Return an exact transcript of the material below from the line containing "internațional de psihologie cogni" through its final line, and no other lines.

- - - -

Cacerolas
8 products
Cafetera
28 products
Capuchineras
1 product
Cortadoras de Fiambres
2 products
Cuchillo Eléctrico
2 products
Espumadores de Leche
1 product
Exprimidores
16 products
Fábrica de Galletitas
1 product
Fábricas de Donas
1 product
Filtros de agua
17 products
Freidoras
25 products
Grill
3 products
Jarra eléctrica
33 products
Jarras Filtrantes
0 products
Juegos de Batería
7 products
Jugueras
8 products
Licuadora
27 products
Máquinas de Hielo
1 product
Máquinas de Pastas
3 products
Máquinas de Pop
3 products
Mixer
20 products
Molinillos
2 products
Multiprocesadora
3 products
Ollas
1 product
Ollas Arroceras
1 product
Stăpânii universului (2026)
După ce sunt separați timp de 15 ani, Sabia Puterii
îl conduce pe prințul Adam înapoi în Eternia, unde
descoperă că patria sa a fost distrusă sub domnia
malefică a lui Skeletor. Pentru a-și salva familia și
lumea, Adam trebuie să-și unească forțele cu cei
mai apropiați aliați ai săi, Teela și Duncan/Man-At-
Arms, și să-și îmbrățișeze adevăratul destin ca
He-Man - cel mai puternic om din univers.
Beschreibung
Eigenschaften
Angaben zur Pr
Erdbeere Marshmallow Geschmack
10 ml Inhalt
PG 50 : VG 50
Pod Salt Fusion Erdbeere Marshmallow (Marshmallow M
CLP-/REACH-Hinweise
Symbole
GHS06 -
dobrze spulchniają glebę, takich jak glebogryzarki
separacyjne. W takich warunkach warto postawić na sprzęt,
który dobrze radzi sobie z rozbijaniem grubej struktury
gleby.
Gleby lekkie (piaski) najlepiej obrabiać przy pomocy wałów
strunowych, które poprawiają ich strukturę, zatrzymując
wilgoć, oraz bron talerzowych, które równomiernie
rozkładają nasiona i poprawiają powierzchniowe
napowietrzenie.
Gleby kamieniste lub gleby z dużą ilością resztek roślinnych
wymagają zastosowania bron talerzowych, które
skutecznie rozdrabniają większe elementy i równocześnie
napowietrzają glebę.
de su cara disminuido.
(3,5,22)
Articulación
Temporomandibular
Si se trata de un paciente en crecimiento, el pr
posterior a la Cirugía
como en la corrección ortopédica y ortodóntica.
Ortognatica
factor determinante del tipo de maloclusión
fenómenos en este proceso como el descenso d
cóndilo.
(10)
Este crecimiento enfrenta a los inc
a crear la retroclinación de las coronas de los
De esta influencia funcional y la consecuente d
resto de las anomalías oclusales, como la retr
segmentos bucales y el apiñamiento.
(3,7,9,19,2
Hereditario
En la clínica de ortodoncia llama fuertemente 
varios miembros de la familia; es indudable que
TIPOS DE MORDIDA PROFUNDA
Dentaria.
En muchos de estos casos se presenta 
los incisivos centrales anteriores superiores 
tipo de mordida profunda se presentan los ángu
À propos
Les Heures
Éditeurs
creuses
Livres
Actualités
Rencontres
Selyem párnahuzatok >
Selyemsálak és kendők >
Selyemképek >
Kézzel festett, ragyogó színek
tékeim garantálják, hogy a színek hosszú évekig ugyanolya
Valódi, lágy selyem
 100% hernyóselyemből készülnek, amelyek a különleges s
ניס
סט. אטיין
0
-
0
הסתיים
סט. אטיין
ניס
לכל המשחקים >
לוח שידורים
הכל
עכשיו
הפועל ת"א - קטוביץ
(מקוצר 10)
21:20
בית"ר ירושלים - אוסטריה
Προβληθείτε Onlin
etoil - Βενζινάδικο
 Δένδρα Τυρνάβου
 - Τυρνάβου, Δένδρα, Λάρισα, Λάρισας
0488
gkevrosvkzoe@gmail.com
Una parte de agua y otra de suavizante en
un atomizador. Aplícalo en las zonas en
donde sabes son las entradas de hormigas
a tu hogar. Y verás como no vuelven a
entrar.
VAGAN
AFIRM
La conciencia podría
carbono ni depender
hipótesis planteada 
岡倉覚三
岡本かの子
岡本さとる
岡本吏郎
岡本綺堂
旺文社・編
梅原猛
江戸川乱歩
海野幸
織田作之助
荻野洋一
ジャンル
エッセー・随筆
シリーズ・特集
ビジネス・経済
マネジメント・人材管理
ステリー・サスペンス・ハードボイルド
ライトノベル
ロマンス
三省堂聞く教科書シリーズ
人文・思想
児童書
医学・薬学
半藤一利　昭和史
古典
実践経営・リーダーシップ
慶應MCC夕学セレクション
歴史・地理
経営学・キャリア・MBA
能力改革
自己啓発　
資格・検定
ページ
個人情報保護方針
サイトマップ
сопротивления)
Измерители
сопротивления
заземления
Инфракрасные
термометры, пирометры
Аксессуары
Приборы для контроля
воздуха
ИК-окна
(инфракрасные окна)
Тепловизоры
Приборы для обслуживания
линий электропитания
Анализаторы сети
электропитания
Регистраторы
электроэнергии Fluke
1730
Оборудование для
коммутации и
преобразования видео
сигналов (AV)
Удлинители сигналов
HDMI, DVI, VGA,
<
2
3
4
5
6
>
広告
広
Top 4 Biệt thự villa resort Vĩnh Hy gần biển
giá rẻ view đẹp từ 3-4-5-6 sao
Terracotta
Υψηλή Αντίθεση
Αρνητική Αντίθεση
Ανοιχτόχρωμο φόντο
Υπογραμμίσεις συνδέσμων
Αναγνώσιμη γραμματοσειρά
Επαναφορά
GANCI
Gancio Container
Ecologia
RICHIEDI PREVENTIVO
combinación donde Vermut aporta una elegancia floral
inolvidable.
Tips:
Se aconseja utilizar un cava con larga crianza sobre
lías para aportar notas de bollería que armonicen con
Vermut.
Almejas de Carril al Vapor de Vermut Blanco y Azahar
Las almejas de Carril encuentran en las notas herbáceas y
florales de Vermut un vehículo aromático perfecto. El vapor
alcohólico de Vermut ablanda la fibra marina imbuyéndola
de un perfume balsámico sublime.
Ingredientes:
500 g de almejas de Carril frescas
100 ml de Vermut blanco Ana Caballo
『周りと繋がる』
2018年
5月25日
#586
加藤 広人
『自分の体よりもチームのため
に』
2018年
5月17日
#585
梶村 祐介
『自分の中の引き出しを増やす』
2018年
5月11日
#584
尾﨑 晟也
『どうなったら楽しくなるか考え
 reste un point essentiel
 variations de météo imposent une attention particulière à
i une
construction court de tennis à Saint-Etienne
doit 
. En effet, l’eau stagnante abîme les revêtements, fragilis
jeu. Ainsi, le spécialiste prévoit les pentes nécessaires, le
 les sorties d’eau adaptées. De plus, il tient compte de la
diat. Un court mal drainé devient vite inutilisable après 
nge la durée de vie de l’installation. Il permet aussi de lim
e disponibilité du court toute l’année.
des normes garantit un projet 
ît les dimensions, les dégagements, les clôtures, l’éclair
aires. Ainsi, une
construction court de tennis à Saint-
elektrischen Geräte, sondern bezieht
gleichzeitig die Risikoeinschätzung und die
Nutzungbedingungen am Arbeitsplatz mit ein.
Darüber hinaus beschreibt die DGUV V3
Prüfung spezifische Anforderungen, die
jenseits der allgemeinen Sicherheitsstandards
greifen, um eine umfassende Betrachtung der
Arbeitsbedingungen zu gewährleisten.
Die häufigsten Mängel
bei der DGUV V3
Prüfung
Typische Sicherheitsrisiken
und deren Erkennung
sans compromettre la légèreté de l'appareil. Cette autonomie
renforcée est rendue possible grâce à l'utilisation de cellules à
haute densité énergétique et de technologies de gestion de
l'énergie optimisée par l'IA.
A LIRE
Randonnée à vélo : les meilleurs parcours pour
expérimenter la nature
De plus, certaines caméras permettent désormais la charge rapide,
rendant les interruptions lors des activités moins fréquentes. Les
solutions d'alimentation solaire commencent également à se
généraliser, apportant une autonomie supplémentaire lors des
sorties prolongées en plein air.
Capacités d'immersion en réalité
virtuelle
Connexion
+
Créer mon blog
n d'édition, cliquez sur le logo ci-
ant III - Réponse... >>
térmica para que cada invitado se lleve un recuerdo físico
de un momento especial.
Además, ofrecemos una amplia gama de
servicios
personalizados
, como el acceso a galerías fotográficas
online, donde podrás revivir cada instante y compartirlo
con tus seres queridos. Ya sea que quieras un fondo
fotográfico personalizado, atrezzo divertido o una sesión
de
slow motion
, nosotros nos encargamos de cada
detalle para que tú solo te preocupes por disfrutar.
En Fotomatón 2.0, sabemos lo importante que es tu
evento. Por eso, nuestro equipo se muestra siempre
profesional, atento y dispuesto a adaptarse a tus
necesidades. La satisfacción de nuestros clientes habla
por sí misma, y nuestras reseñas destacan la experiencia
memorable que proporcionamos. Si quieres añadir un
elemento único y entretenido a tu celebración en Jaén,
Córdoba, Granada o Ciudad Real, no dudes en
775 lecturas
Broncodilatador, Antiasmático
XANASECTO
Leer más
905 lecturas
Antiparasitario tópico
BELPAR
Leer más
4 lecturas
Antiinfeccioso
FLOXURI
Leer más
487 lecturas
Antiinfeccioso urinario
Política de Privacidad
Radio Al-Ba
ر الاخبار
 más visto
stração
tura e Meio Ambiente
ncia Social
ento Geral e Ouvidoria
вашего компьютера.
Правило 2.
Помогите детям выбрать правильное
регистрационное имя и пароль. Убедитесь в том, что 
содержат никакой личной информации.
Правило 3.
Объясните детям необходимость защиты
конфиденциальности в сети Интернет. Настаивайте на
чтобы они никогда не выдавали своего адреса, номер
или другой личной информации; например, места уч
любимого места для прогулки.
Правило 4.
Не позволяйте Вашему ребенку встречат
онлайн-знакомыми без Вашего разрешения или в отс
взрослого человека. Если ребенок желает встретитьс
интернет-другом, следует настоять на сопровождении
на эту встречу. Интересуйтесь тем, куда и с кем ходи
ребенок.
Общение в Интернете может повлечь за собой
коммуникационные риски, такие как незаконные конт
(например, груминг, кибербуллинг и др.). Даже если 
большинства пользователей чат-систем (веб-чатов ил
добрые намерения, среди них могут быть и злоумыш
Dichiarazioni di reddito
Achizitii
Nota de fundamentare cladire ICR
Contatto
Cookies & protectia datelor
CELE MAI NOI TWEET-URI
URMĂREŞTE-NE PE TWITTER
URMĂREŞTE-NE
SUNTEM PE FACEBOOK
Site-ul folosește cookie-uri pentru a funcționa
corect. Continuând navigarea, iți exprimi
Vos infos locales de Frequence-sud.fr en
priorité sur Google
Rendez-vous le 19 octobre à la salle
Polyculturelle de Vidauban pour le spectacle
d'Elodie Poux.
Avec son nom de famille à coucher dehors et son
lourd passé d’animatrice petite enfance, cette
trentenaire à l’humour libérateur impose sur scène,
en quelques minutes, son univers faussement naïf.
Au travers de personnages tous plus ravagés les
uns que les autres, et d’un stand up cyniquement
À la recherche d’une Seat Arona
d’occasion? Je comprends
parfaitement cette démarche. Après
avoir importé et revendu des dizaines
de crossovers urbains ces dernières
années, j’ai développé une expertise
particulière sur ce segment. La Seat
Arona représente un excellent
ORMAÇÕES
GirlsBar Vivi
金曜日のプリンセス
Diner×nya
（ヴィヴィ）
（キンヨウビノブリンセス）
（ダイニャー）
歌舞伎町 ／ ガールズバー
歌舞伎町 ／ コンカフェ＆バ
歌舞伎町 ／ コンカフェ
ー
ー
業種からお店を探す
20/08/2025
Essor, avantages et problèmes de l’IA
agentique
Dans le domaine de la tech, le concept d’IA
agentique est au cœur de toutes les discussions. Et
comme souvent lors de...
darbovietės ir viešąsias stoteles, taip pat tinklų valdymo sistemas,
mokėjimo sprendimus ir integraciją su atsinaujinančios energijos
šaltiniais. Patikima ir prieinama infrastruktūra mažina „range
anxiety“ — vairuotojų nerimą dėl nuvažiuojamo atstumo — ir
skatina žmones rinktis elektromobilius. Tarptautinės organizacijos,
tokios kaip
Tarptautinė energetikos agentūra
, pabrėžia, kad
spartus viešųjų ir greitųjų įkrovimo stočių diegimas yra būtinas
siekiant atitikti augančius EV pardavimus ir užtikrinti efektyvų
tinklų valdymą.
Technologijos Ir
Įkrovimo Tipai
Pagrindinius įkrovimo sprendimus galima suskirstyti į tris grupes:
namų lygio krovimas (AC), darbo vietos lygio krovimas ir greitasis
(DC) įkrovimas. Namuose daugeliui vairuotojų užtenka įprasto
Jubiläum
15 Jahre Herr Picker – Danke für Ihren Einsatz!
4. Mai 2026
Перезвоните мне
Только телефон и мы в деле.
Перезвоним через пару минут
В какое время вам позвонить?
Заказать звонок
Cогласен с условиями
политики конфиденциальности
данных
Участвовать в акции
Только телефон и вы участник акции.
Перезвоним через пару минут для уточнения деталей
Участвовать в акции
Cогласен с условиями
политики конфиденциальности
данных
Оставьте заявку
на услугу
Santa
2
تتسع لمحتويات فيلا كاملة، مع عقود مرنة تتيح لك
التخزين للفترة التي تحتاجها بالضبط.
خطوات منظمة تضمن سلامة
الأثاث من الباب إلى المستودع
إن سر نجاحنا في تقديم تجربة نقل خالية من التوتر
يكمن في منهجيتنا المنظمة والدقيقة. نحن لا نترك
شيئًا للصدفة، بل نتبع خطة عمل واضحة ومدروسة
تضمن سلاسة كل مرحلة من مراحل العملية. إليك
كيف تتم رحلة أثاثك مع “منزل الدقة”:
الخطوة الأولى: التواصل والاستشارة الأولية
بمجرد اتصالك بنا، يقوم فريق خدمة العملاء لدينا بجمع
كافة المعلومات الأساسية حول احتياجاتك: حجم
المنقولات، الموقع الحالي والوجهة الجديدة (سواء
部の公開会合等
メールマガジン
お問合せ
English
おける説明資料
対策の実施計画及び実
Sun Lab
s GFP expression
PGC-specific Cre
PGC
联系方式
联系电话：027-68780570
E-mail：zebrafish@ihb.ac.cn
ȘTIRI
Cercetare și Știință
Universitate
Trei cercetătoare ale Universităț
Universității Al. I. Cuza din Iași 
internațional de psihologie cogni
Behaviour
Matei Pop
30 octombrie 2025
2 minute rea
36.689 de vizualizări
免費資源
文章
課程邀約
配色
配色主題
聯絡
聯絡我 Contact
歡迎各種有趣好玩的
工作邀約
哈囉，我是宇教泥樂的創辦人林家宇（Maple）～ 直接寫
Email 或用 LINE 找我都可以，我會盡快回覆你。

- - - -

→ **THE ANSWER**
internațional de psihologie cogni
Behaviour
Matei Pop
30 octombrie 2025
2 minute rea
36.689 de vizualizări
免費資源
文章
課程邀約
配色
配色主題
聯絡
聯絡我 Contact
歡迎各種有趣好玩的
工作邀約
哈囉，我是宇教泥樂的創辦人林家宇（Maple）～ 直接寫
Email 或用 LINE 找我都可以，我會盡快回覆你。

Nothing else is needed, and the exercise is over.